I spent a year completing an internship in healthcare chaplaincy at the Cleveland Clinic and then went to Omaha for two years serving a Unitarian Universalist congregation as interim minister. As I prepared to enter into search for settled ministry I found myself ambivalent about serving a UU church given my identity as a Christian. I investigated the possibility of serving a UCC congregation and was in conversation with two different conference ministers who were supportive of this and who forwarded my UU search packet to three different congregations, although nothing came of it. I went ahead and entered the search process and was called to serve the Unitarian Universalist Church of Indianapolis.

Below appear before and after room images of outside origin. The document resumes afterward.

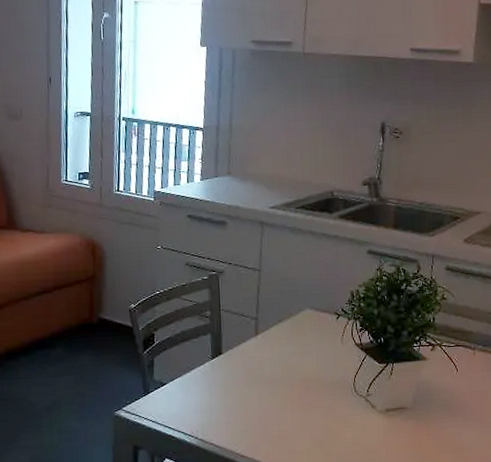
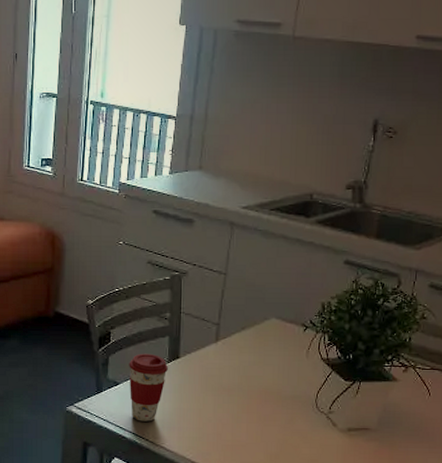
coffee cup: none [174,351,212,420] -> present [129,353,168,422]

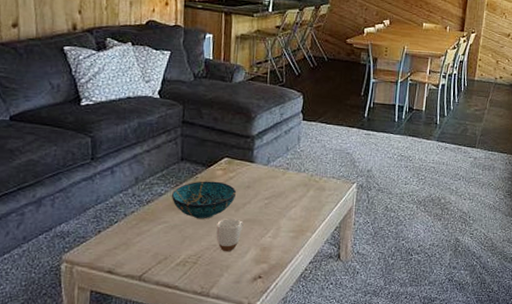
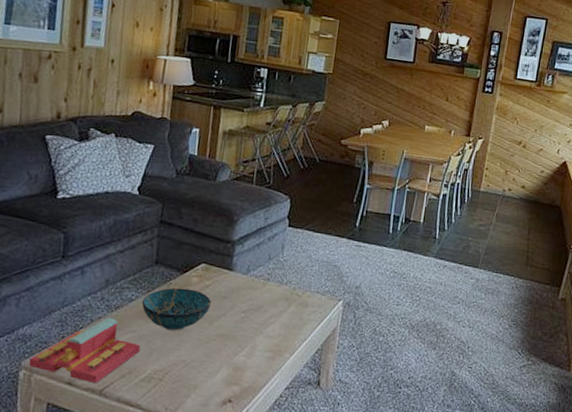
book: none [69,212,173,271] -> present [28,318,141,384]
mug: present [216,218,244,252] -> none [186,331,217,370]

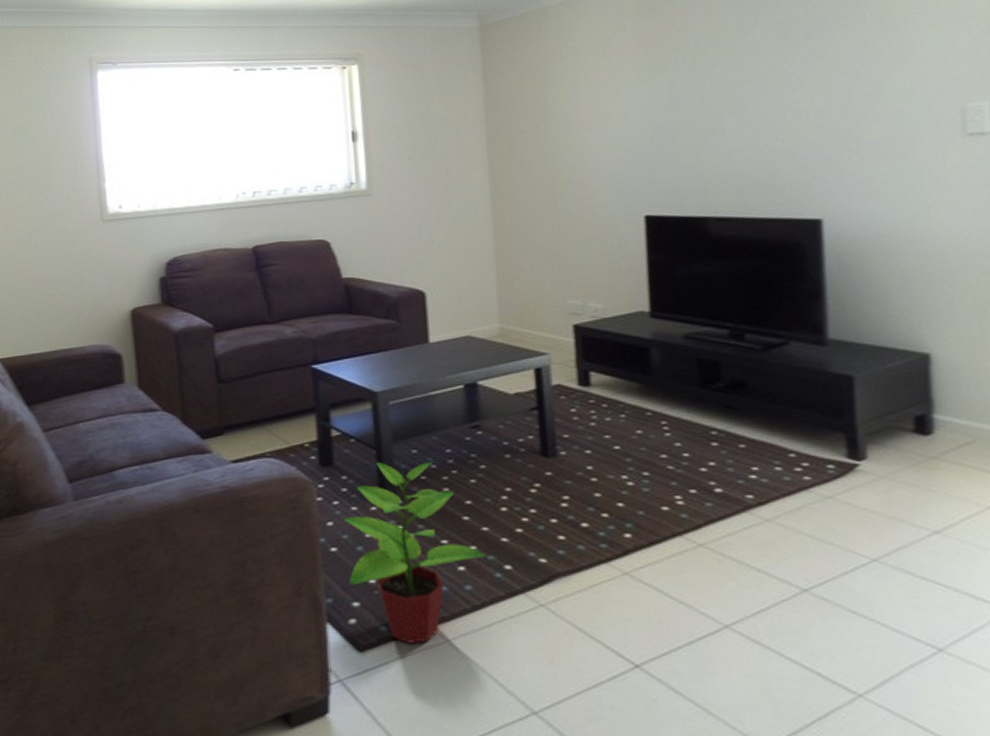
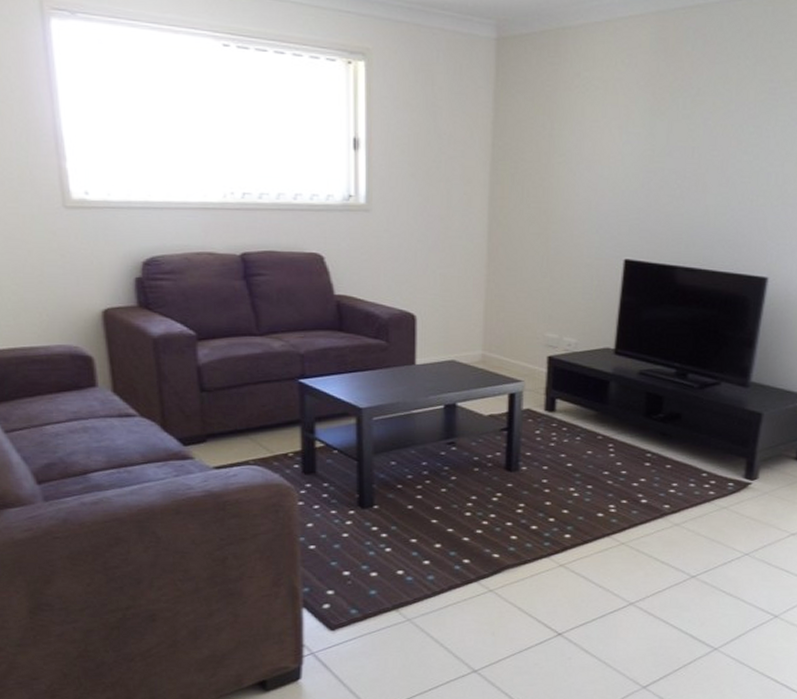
potted plant: present [343,459,486,644] -> none [322,470,448,623]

In my two years there the church grew steadily with about three-fourths of the new people being young adults. However, with it came a conflict between the longer-time members, many of whom were charter members of the church and were atheist/humanists and the newer members/attendees as well as existing members of the church who identified as agnostic, spiritual, religious, Christian, or spiritual-but-not-religious. I was right in the center of the conflict, because it was I, the called and settled parish minister who brought God and Jesus back into the church. I had intended to do this slowly, but the more immersed I became in my studies of the Bible, especially the Gospels, and the more I preached on them, the more I realized that the Good News as proclaimed by Jesus Christ are at the center of my being and my call to ministry. I began to feel compelled to preach and teach as a progressive Christian minister and not as a Unitarian Universalist minister. It was at this time that I made the decision to seek privilege of call in the United Church of Christ so that I could fully and authentically be the pastor that God is calling me to be. It is important for me to align myself with and immerse myself in a denomination that is covenantal and non-creedal in nature.